Duas questões assombrarão o governo daqui para frente. Primeira: quais são os planos para recobrar a saúde fiscal do Estado? Segunda: haverá condição política para executá-los?
Não há como minimizar a relevância da aprovação da reforma da Previdência no Congresso. Mesmo com sua potência fiscal reduzida à metade do plano inicial (que incluía a obrigatoriedade de reformas em estados e municípios), é um passo essencial na recuperação da saúde das contas públicas.
A mudança demonstra que, quando quer, o Congresso sabe e pode contribuir para a melhora do país. Também encerra a primeira fase do governo Jair Bolsonaro e deixa o país diante de duas dúvidas cruciais. A primeira, de ordem econômica. A segunda, de natureza política.
No campo econômico, a questão é qual será agora o plano do governo para manter o ajuste fiscal, já que a Previdência representará apenas em torno de um quinto, no máximo um terço das economias necessárias para recobrar o equilíbrio nas contas públicas.
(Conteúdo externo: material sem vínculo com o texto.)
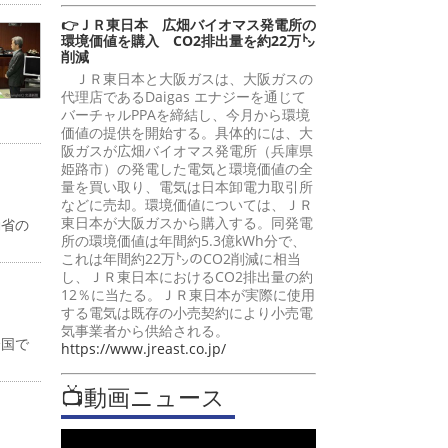
👉ＪＲ東日本 広畑バイオマス発電所の
環境価値を購入 CO2排出量を約22万㌧
削減
ＪＲ東日本と大阪ガスは、大阪ガスの
代理店であるDaigas エナジーを通じて
バーチャルPPAを締結し、今月から環境
価値の提供を開始する。具体的には、大
阪ガスが広畑バイオマス発電所（兵庫県
姫路市）の発電した電気と環境価値の全
量を買い取り、電気は日本卸電力取引所
などに売却。環境価値については、ＪＲ
東日本が大阪ガスから購入する。同発電
働省の
所の環境価値は年間約5.3億kWh分で、
これは年間約22万㌧のCO2削減に相当
し、ＪＲ東日本におけるCO2排出量の約
12％に当たる。ＪＲ東日本が実際に使用
する電気は既存の小売契約により小売電
気事業者から供給される。
全国で
https://www.jreast.co.jp/
📺動画ニュース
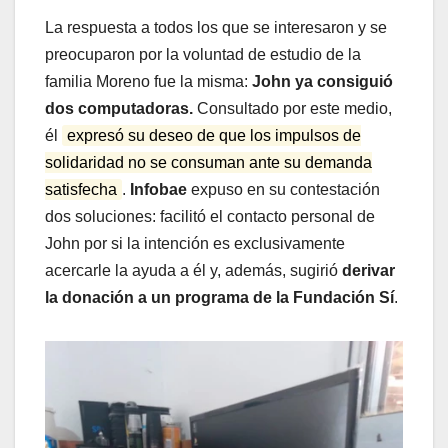
La respuesta a todos los que se interesaron y se
preocuparon por la voluntad de estudio de la
familia Moreno fue la misma:
John ya consiguió
dos computadoras.
Consultado por este medio,
él
expresó su deseo de que los impulsos de
solidaridad no se consuman ante su demanda
satisfecha
.
Infobae
expuso en su contestación
dos soluciones: facilitó el contacto personal de
John por si la intención es exclusivamente
acercarle la ayuda a él y, además, sugirió
derivar
la donación a un programa de la Fundación Sí
.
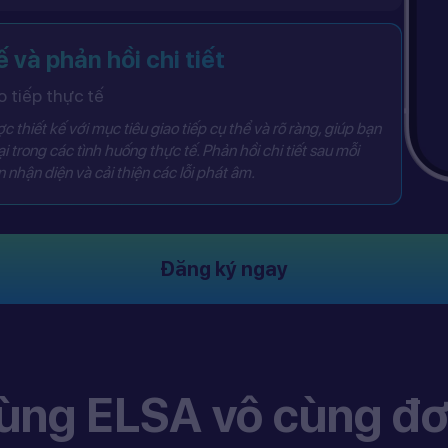
ế và phản hồi chi tiết
 tiếp thực tế
 thiết kế với mục tiêu giao tiếp cụ thể và rõ ràng, giúp bạn
i trong các tình huống thực tế. Phản hồi chi tiết sau mỗi
 nhận diện và cải thiện các lỗi phát âm.
Đăng ký ngay
ùng ELSA vô cùng đơ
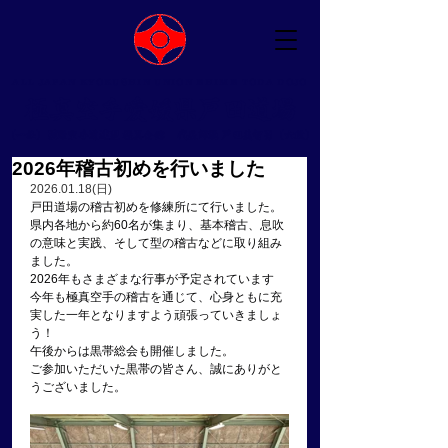
ALL JAPAN KYOKUSHIN UNION EHIME TODA DOJO
​極真空手愛媛県戸田道場
（一社）国際空手道連盟 極真会館 ​代表師範 戸田美智男（六段）
2026年稽古初めを行いました
2026.01.18(日)
戸田道場の稽古初めを修練所にて行いました。
県内各地から約60名が集まり、基本稽古、息吹
の意味と実践、そして型の稽古などに取り組み
ました。
2026年もさまざまな行事が予定されています
今年も極真空手の稽古を通じて、心身ともに充
実した一年となりますよう頑張っていきましょ
う！
午後からは黒帯総会も開催しました。
ご参加いただいた黒帯の皆さん、誠にありがと
うございました。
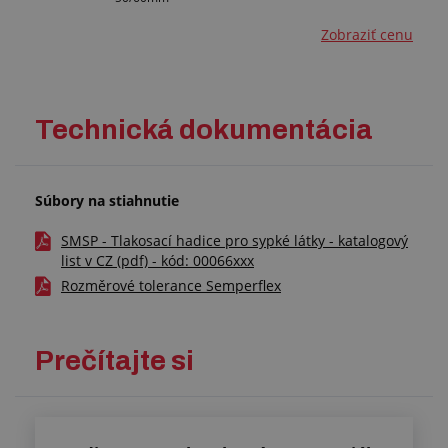
Zobraziť cenu
Technická dokumentácia
Súbory na stiahnutie
SMSP - Tlakosací hadice pro sypké látky - katalogový
list v CZ (pdf) - kód: 00066xxx
Rozměrové tolerance Semperflex
Prečítajte si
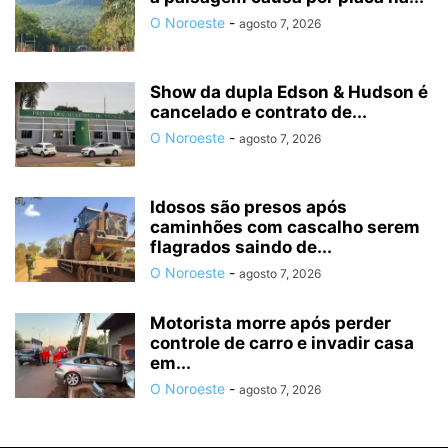
O Noroeste
-
agosto 7, 2026
Show da dupla Edson & Hudson é
cancelado e contrato de...
O Noroeste
-
agosto 7, 2026
Idosos são presos após
caminhões com cascalho serem
flagrados saindo de...
O Noroeste
-
agosto 7, 2026
Motorista morre após perder
controle de carro e invadir casa
em...
O Noroeste
-
agosto 7, 2026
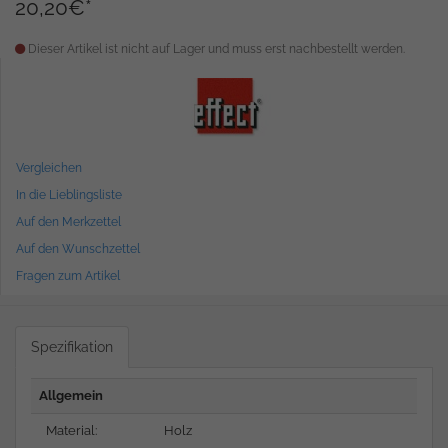
20,20
€
*
Dieser Artikel ist nicht auf Lager und muss erst nachbestellt werden.
Vergleichen
In die Lieblingsliste
Auf den Merkzettel
Auf den Wunschzettel
Fragen zum Artikel
Spezifikation
Allgemein
Material:
Holz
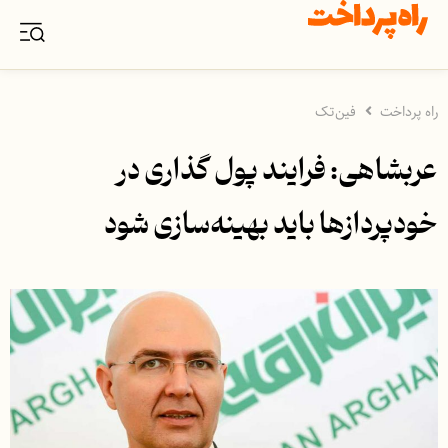
راه پرداخت
فین‌تک
عربشاهی: فرایند پول گذاری در
خودپردازها باید بهینه‌سازی شود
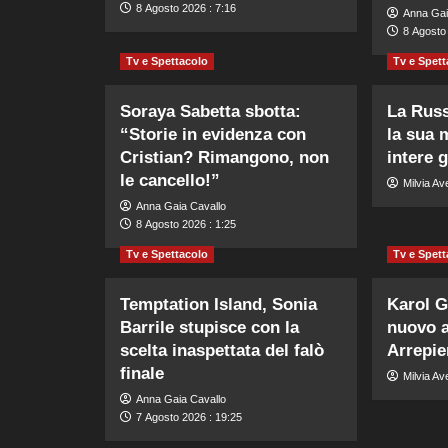
8 Agosto 2026 : 7:16
Anna Gai
8 Agosto 
Tv e Spettacolo
Tv e Spett
Soraya Sabetta sbotta:
La Russ
“Storie in evidenza con
la sua 
Cristian? Rimangono, non
intere 
le cancello!”
Milvia Av
Anna Gaia Cavallo
8 Agosto 2026 : 1:25
Tv e Spettacolo
Tv e Spett
Temptation Island, Sonia
Karol G
Barrile stupisce con la
nuovo 
scelta inaspettata del falò
Arrepie
finale
Milvia Av
Anna Gaia Cavallo
7 Agosto 2026 : 19:25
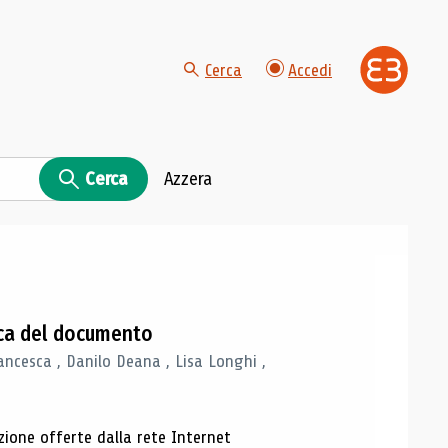
Cerca
Accedi
Cerca
Azzera
gica del documento
ancesca , Danilo Deana , Lisa Longhi ,
azione offerte dalla rete Internet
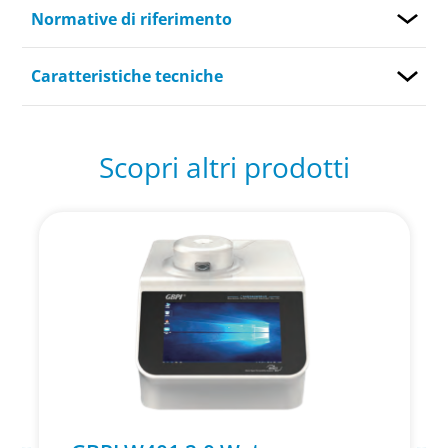
Normative di riferimento
Caratteristiche tecniche
Scopri altri prodotti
Pelas informações disponíveis, o Ministério da Economia encara como prioridade uma série de novas emendas constitucionais. A primeira tem o objetivo de liberar o governo de cumprir a regra que o impede de se endividar para pagar despesas correntes sem autorização do Congresso, conhecida como “regra de ouro”.
Trata-se de uma medida que, na verdade, caminha na direção contrária ao ajuste fiscal, pois incentiva a União à indisciplina com os gastos. Para compensar o efeito, o plano é aprovar a obrigatoriedade de corte em despesas obrigatórias sempre que certas balizas de gastos forem ultrapassadas por estados e municípios. Sem disparar tais “gatilhos”, eles não teriam ajuda federal.
Princípios semelhantes devem ser adotados na proposta de reforma administrativa. O objetivo deverá ser facilitar a redução no quadro do funcionalismo e o controle da folha de pagamento da União, por meio do fim de privilégios e da imposição de critérios de avaliação e mérito para promoções e demissões.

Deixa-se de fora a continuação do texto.